With this in mind I hit the Internet looking for frugal recipes and once again despaired that so many of them weren't English.  Why does this matter?  Surely all cheap food recipes are good?  Well yes and no.  What is available in your local food shops is dependent on what the community is used to eating, but also what is available to retailers.  

For some of this it depends on custom and practise.  For example when I lived in Germany for a couple of years about 10 years ago it was impossible to get spices to cook curry from scratch.  The German supermarkets had brilliant fresh baked artisan bread and cakes to put supermarkets over here to shame along with a fantastic selection of meats (yes- sausages).  If you wanted veggies that had been canned to preserve them there were whole aisles so getting snowed in was not a problem if you stocked up.  But spices, no.  Germany had been an industrial nation but not really a naval one.  The Dutch on the other hand (like the British) explored the globe and colonised large chunks of it.  Now Slavery and Colonialism arguments aside along with the men woman and children who went out to "convert" the rest of the world influences flowed the other way too in terms of food. Which was why when I lived near the German/Dutch border if you wanted spices you headed towards the Dutch supermarkets.  

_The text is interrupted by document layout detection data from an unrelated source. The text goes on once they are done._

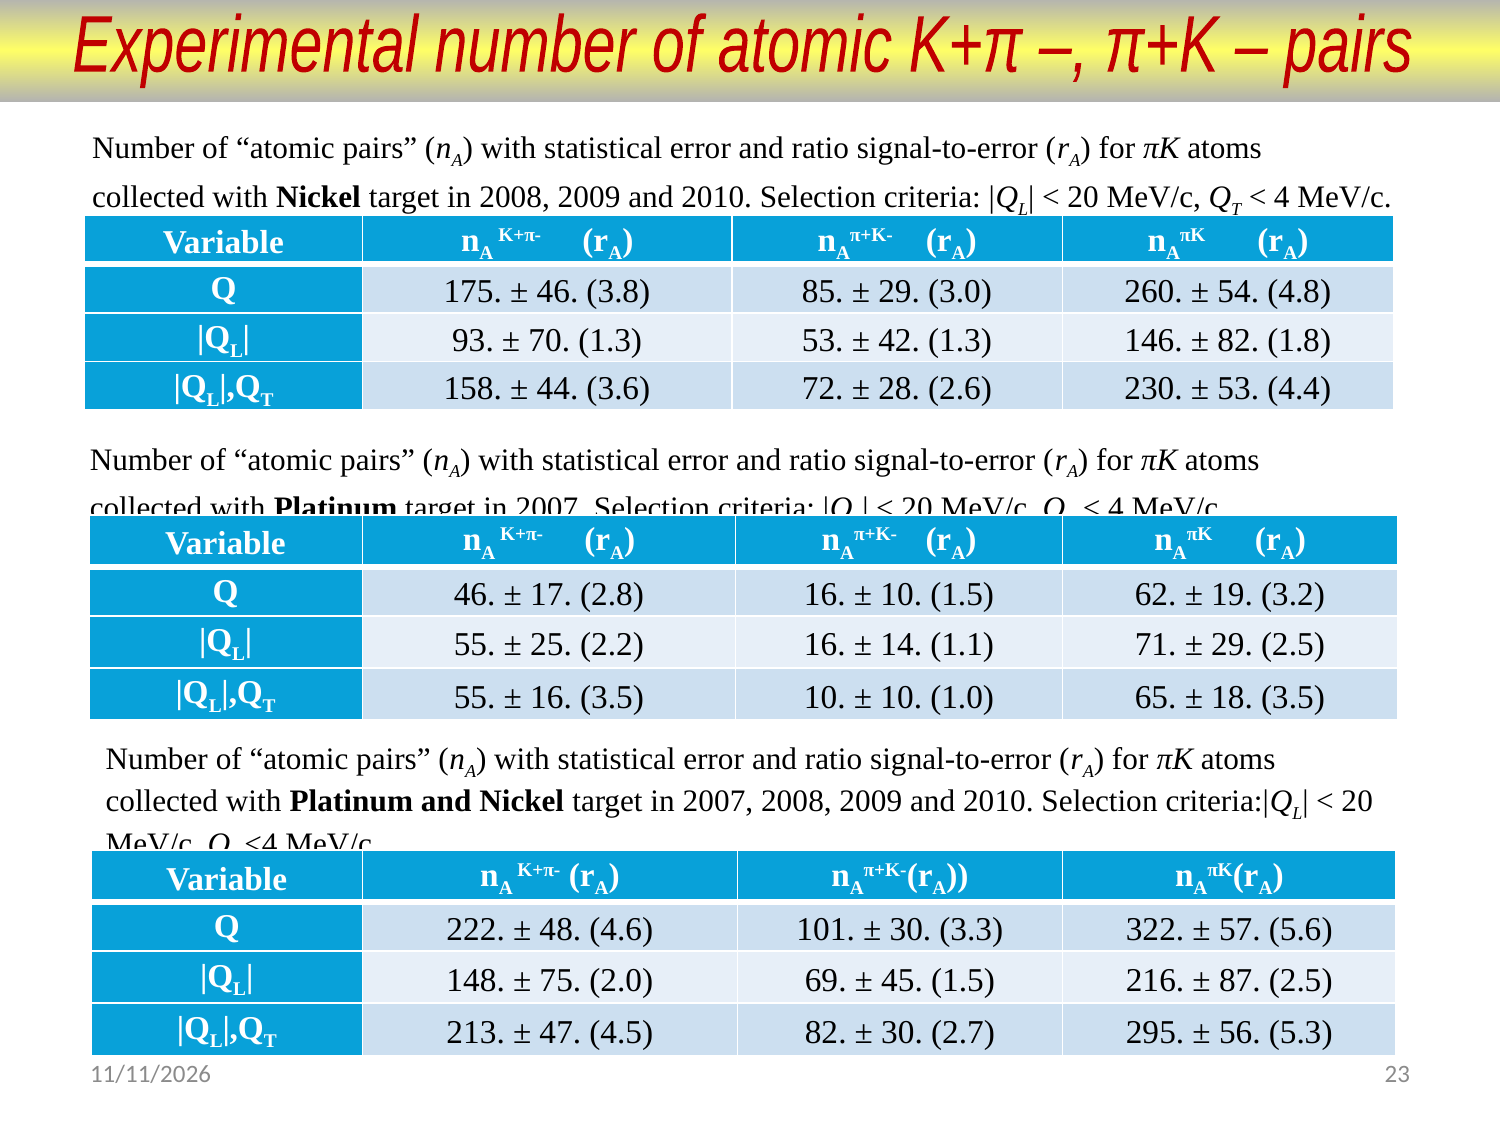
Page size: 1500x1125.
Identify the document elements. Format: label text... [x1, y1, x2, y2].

table_header Variable [92, 851, 362, 899]
table_cell 69. ± 45. (1.5) [738, 952, 1062, 1002]
slide_number 23 [1074, 1042, 1425, 1103]
table_cell 260. ± 54. (4.8) [1063, 267, 1393, 312]
table_header nA K+π- (rA) [363, 851, 737, 899]
table_cell 16. ± 14. (1.1) [736, 617, 1062, 667]
table_cell |QL| [92, 952, 362, 1002]
text_box Number of “atomic pairs” (nA) with statistical error and ratio signal-to-error (rA) for πK atoms collected with Platinum and Nickel target in 2007, 2008, 2009 and 2010. Selection criteria:|QL| < 20 MeV/c, QT <4 MeV/c [90, 730, 1391, 849]
table_cell 46. ± 17. (2.8) [363, 570, 735, 615]
table_cell |QL| [85, 314, 362, 361]
table_header Variable [85, 226, 362, 261]
table_cell Q [92, 905, 362, 950]
table_cell 148. ± 75. (2.0) [363, 952, 737, 1002]
table_cell 62. ± 19. (3.2) [1063, 570, 1397, 615]
table_cell 322. ± 57. (5.6) [1063, 905, 1395, 950]
table_cell 65. ± 18. (3.5) [1063, 669, 1397, 719]
table_cell |QL|,QT [85, 362, 362, 409]
table_cell Q [90, 570, 362, 615]
table_cell 216. ± 87. (2.5) [1063, 952, 1395, 1002]
table_header nAπ+K- (rA) [736, 516, 1062, 564]
table_cell 82. ± 30. (2.7) [738, 1004, 1062, 1055]
text_box [0, 0, 1500, 102]
table_header nAπK(rA) [1063, 851, 1395, 899]
table_cell 72. ± 28. (2.6) [733, 362, 1062, 409]
table_header nAπK (rA) [1063, 516, 1397, 564]
text_box Number of “atomic pairs” (nA) with statistical error and ratio signal-to-error (rA) for πK atoms collected with Nickel target in 2008, 2009 and 2010. Selection criteria: |QL| < 20 MeV/c, QT < 4 MeV/c. [77, 113, 1415, 226]
text_box 26.10.15 [75, 1042, 425, 1103]
table_cell 71. ± 29. (2.5) [1063, 617, 1397, 667]
table_cell 93. ± 70. (1.3) [363, 314, 731, 361]
table_cell |QL|,QT [90, 669, 362, 719]
table_cell 175. ± 46. (3.8) [363, 267, 731, 312]
table_header nAπK (rA) [1063, 226, 1393, 261]
table_header Variable [90, 516, 362, 564]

The things like veggies in the supermarkets depend upon both the climate of the country that you are in (seasonal is usually cheaper and when you add in airmiles and the carbon footprint it is a no brainer).  It also depends on the deal that the government has with other countries throughout the globe with regard to importing food.  Something that will come to bite back as Brexit takes hold.

Why the tirade?  Well I got a little frustrated at the packet of "this and that" that appear in the US recipe sites/You Tube channels of which there seem to be millions.   Not everyone will have access to these pre-prepared items, and often little or no explanation is given as to what they contain so good luck finding a substitute.  

I was delighted therefore to come across another budget site that is trying to keep the food bill down, (Jack Monroe's cooking on a bootstrap being to go-to I usually recommend.) and that is Thrifty Leslie.

I especially like the fact that she has menu plans as well as the normal "single use" recipes.  All I need now is for my OH to finally accept some recipes with pulses in....wish me luck and good luck to you with whatever the New Year may bring.